%%

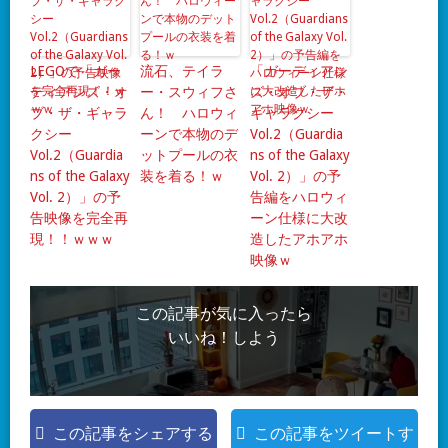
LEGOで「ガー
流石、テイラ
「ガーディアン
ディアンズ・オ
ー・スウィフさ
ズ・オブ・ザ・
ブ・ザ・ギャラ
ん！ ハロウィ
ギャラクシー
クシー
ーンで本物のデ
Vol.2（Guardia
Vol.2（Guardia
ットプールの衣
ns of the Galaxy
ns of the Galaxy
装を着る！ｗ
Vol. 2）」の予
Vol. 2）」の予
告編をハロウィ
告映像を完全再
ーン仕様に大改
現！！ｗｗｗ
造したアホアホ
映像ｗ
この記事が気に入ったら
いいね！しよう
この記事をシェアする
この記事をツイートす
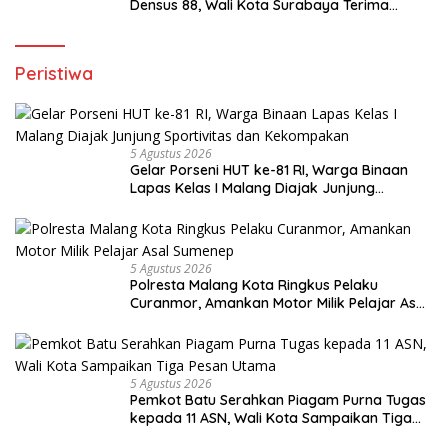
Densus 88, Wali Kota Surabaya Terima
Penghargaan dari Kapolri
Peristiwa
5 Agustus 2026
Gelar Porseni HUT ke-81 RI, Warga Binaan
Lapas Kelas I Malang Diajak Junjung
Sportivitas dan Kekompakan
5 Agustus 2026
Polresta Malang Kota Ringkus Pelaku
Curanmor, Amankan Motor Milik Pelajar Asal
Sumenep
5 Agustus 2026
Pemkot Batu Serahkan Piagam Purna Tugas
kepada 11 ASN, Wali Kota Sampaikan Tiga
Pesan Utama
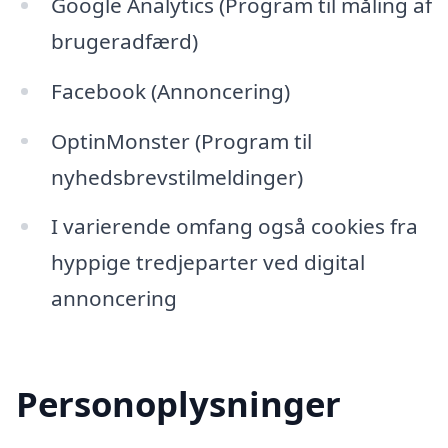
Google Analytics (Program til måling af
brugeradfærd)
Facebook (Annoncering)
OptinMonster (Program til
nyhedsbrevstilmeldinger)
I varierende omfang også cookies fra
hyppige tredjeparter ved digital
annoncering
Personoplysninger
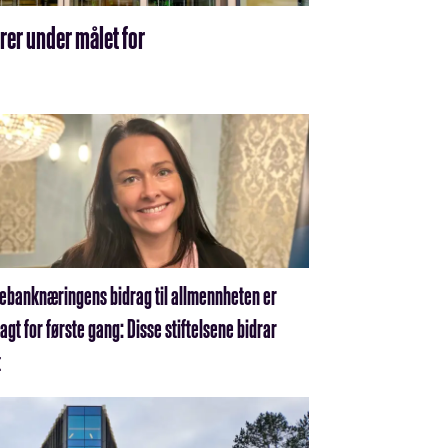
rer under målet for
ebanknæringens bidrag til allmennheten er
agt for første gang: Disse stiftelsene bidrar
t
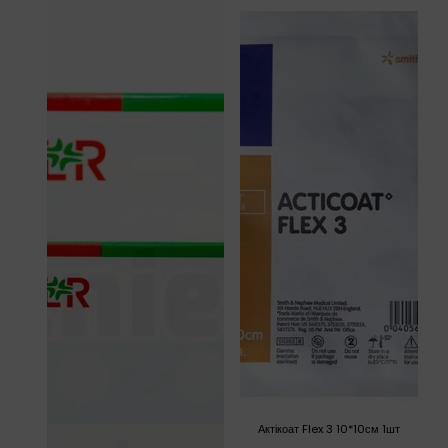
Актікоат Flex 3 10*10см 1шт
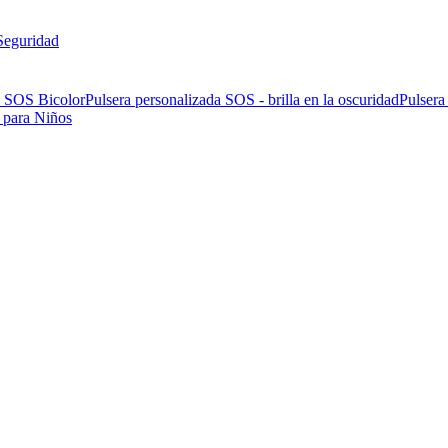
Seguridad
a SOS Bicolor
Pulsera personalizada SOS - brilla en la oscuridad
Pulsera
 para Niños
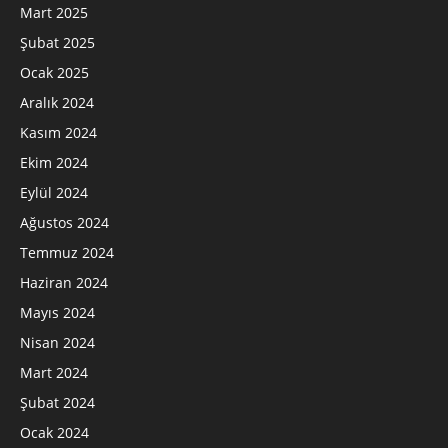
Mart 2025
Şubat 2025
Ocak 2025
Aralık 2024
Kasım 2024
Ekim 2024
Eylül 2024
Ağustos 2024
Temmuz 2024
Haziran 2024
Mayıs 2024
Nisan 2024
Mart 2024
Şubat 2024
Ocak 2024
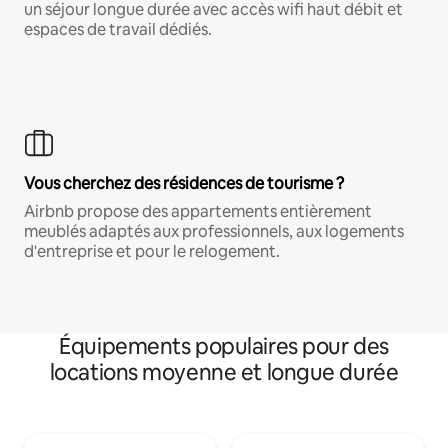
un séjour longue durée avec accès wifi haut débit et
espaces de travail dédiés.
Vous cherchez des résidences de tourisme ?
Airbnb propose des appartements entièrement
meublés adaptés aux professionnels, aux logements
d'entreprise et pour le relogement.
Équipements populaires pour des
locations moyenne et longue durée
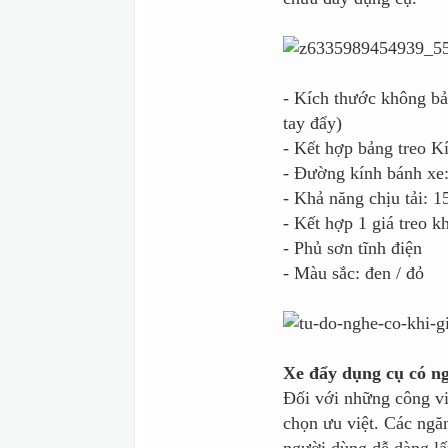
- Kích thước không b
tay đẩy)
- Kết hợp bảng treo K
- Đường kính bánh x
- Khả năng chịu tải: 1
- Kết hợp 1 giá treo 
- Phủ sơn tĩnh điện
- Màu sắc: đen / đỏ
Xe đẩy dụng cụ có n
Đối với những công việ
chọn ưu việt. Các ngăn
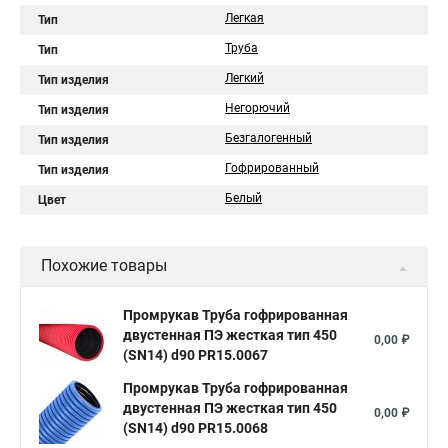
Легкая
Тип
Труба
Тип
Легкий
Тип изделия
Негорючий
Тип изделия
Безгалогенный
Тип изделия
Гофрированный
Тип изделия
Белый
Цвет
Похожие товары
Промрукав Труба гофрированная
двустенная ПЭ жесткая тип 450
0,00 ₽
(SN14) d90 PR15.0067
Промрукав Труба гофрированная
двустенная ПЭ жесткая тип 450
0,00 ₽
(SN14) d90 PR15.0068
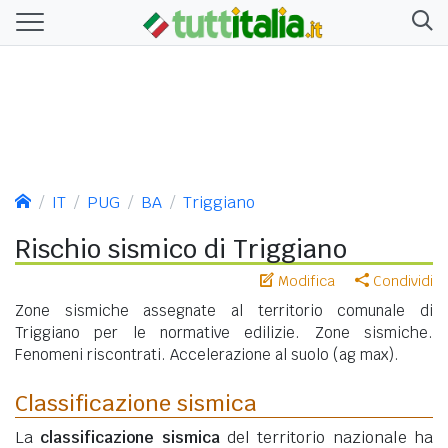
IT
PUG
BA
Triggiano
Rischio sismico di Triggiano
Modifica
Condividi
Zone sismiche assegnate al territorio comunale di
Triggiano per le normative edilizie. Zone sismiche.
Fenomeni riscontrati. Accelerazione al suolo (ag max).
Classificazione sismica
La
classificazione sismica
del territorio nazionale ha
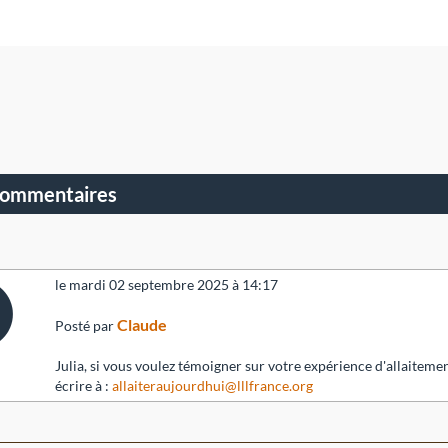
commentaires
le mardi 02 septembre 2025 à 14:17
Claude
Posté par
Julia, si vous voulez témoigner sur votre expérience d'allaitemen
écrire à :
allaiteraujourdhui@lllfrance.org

%%

» Exercise requirements
In copying the listing, reproduce each line exactly and omit the pictures.

» Reply to the task
LEGOで「ガー
流石、テイラ
「ガーディアン
ディアンズ・オ
ー・スウィフさ
ズ・オブ・ザ・
ブ・ザ・ギャラ
ん！ ハロウィ
ギャラクシー
クシー
ーンで本物のデ
Vol.2（Guardia
Vol.2（Guardia
ットプールの衣
ns of the Galaxy
ns of the Galaxy
装を着る！ｗ
Vol. 2）」の予
Vol. 2）」の予
告編をハロウィ
告映像を完全再
ーン仕様に大改
現！！ｗｗｗ
造したアホアホ
映像ｗ
この記事が気に入ったら
いいね！しよう
この記事をシェアする
この記事をツイートす
Densus 88, Wali Kota Surabaya Terima
Penghargaan dari Kapolri
Peristiwa
5 Agustus 2026
Gelar Porseni HUT ke-81 RI, Warga Binaan
Lapas Kelas I Malang Diajak Junjung
Sportivitas dan Kekompakan
5 Agustus 2026
Polresta Malang Kota Ringkus Pelaku
Curanmor, Amankan Motor Milik Pelajar Asal
Sumenep
5 Agustus 2026
Pemkot Batu Serahkan Piagam Purna Tugas
kepada 11 ASN, Wali Kota Sampaikan Tiga
Pesan Utama
Google Analytics (Program til måling af
brugeradfærd)
Facebook (Annoncering)
OptinMonster (Program til
nyhedsbrevstilmeldinger)
I varierende omfang også cookies fra
hyppige tredjeparter ved digital
annoncering
Personoplysninger
rer under målet for
ebanknæringens bidrag til allmennheten er
agt for første gang: Disse stiftelsene bidrar
t
Актікоат Flex 3 10*10см 1шт
Seguridad
a SOS Bicolor
Pulsera personalizada SOS - brilla en la oscuridad
Pulsera
 para Niños
Mart 2025
Şubat 2025
Ocak 2025
Aralık 2024
Kasım 2024
Ekim 2024
Eylül 2024
Ağustos 2024
Temmuz 2024
Haziran 2024
Mayıs 2024
Nisan 2024
Mart 2024
Şubat 2024
Ocak 2024
un séjour longue durée avec accès wifi haut débit et
espaces de travail dédiés.
Vous cherchez des résidences de tourisme ?
Airbnb propose des appartements entièrement
meublés adaptés aux professionnels, aux logements
d'entreprise et pour le relogement.
Équipements populaires pour des
locations moyenne et longue durée
- Kích thước không b
tay đẩy)
- Kết hợp bảng treo K
- Đường kính bánh x
- Khả năng chịu tải: 1
- Kết hợp 1 giá treo 
- Phủ sơn tĩnh điện
- Màu sắc: đen / đỏ
Xe đẩy dụng cụ có n
Đối với những công việ
chọn ưu việt. Các ngăn
Легкая
Тип
Труба
Тип
Легкий
Тип изделия
Негорючий
Тип изделия
Безгалогенный
Тип изделия
Гофрированный
Тип изделия
Белый
Цвет
Похожие товары
Промрукав Труба гофрированная
двустенная ПЭ жесткая тип 450
0,00 ₽
(SN14) d90 PR15.0067
Промрукав Труба гофрированная
двустенная ПЭ жесткая тип 450
0,00 ₽
(SN14) d90 PR15.0068
IT
PUG
BA
Triggiano
Rischio sismico di Triggiano
Modifica
Condividi
Zone sismiche assegnate al territorio comunale di
Triggiano per le normative edilizie. Zone sismiche.
Fenomeni riscontrati. Accelerazione al suolo (ag max).
Classificazione sismica
La
classificazione sismica
del territorio nazionale ha
commentaires
le mardi 02 septembre 2025 à 14:17
Claude
Posté par
Julia, si vous voulez témoigner sur votre expérience d'allaitemen
écrire à :
allaiteraujourdhui@lllfrance.org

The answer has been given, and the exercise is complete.